On the Road takes place after the Great
Depression and World War Two, but before the turmoil of the Civil Rights
Movement of the 1960’s. The Beat Generation, the movement for which Jack
Kerouac represented, are stuck in a grey zone in American history. Allen
Ginsberg, a voice among the Jack Kerouac, in a dark and somber poem
“Howl”(1995) decries “Robot apartments! Invincible suburbs! Skeletal
treasuries! blind capitals! demonic industries!” Here Ginsberg describes many
of the harsh critiques that the youth shared during the 1950’s, a common
feeling of restlessness and alienation. They felt estranged from their
middle-class centered lives they had seen their parents lead. They had been
told that if they were to follow their parent’s path they were to expect a life
of fulfillment and wealth, but in adulthood they were met with neither.
Strangely enough, their resentment stems from the prosperity felt by many
Americans during the era surrounding the Beat Generation. They were promised by
their parents ant their teachers that they would be happy if the followed the
steps already created for them by previous generation, but the history they
have witnesses would tell them other wise, so instead the tried to find their
own path. The Beats represented the counterpart to the rise of the ordinary
middle-class behavior, and though their quest for a new way of living life was
honorable it in the end, as Kerouac describes in On the Road, did not lead to what they had expected.

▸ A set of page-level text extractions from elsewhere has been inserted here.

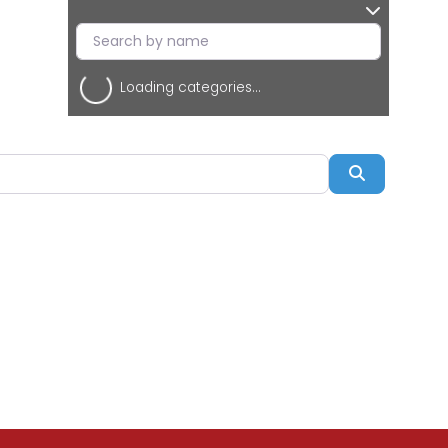
Loading categories...
Search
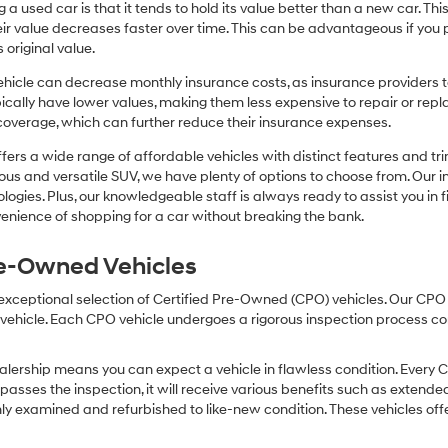
or
 a used car is that it tends to hold its value better than a new car. T
texts
r value decreases faster over time. This can be advantageous if you pla
via
 original value.
automated
technology.
icle can decrease monthly insurance costs, as insurance providers te
Carrier
pically have lower values, making them less expensive to repair or repla
charges
coverage, which can further reduce their insurance expenses.
may
apply.
fers a wide range of affordable vehicles with distinct features and tr
cious and versatile SUV, we have plenty of options to choose from. Our 
ogies. Plus, our knowledgeable staff is always ready to assist you in f
enience of shopping for a car without breaking the bank.
Pre-Owned Vehicles
 exceptional selection of Certified Pre-Owned (CPO) vehicles. Our CP
icle. Each CPO vehicle undergoes a rigorous inspection process condu
lership means you can expect a vehicle in flawless condition. Every 
 passes the inspection, it will receive various benefits such as extende
ly examined and refurbished to like-new condition. These vehicles off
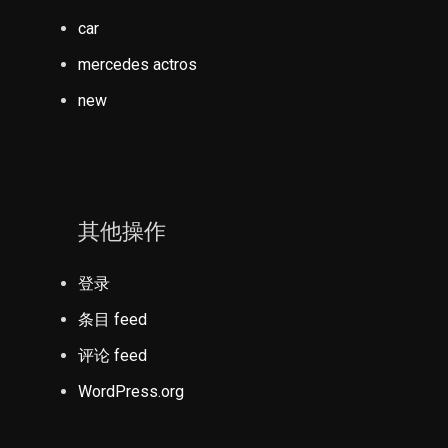
car
mercedes actros
new
其他操作
登录
条目 feed
评论 feed
WordPress.org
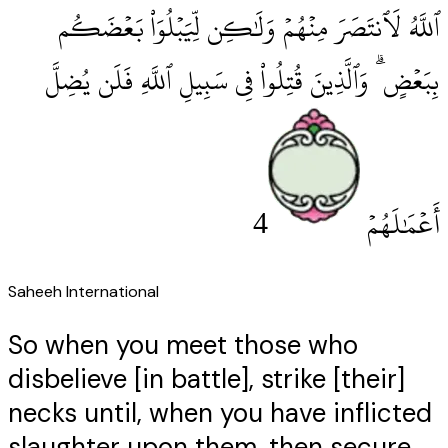
ٱللَّهُ لَٱنتَصَرَ مِنْهُمْ وَلَٰكِن لِّيَبْلُوَا۟ بَعْضَكُم
بِبَعْضٍ ۗ وَٱلَّذِينَ قُتِلُوا۟ فِى سَبِيلِ ٱللَّهِ فَلَن يُضِلَّ
4
أَعْمَٰلَهُمْ
Saheeh International
So when you meet those who
disbelieve [in battle], strike [their]
necks until, when you have inflicted
slaughter upon them, then secure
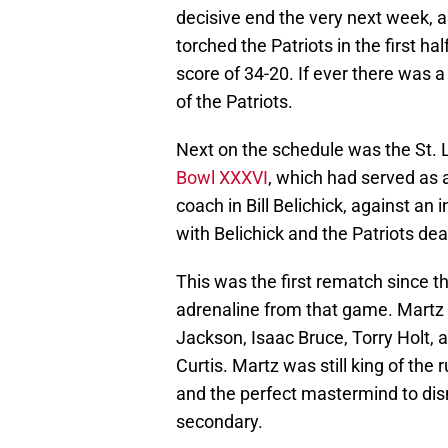
decisive end the very next week, a
torched the Patriots in the first ha
score of 34-20. If ever there was a 
of the Patriots.
Next on the schedule was the St. 
Bowl XXXVI
, which had served as 
coach in Bill Belichick, against an 
with Belichick and the Patriots de
This was the first rematch since th
adrenaline from that game. Martz 
Jackson, Isaac Bruce, Torry Holt,
Curtis. Martz was still king of the
and the perfect mastermind to di
secondary.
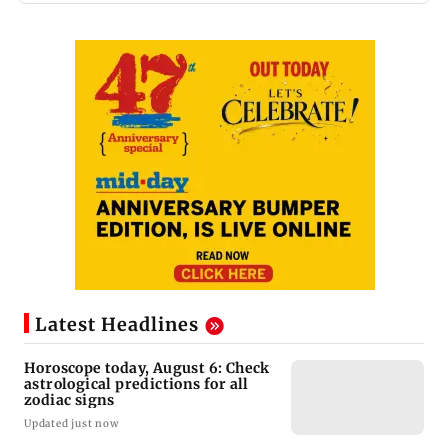
Latest Headlines
Horoscope today, August 6: Check
astrological predictions for all
zodiac signs
Updated just now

It is widely considered that On the
Road is partially autobiographical, though this seems inconsequential considering
that every piece of art has to be at least somewhat autobiographical of the
artist the created it, it is important when analyzing On the Road to understand the life of Jack Kerouac more so than
would be required for other novels. In 1947, after the end of World War Two,
Kerouac began his cross-country journeys, which would later inspire the novel
On the Road. It was during these journeys that he met Neal Cassidy who Kerouac
would base the character Dean Moriarty of off, the second protagonist in the
novel. John Clellon Holmes, who is best known for his novel “Go”, considered
the first Beat author and a friend of Jack Kerouac, is quoted for saying
"Everywhere the Beat Generation seems occupied with the feverish
production of answers—some of them frightening, some of them foolish—to a
single question: how are we to live?". Jack Kerouac first labeled the Beat
generation in an interview with Holmes and later quoted him an article in The
New York Times Magazine "You know, this is really a beat generation."
Though The Beats were unique to their era, the represent a communal conflict
that every new generation must deal with. The restlessness of having to balance
what previous generation tells you what is right and what you believe is right.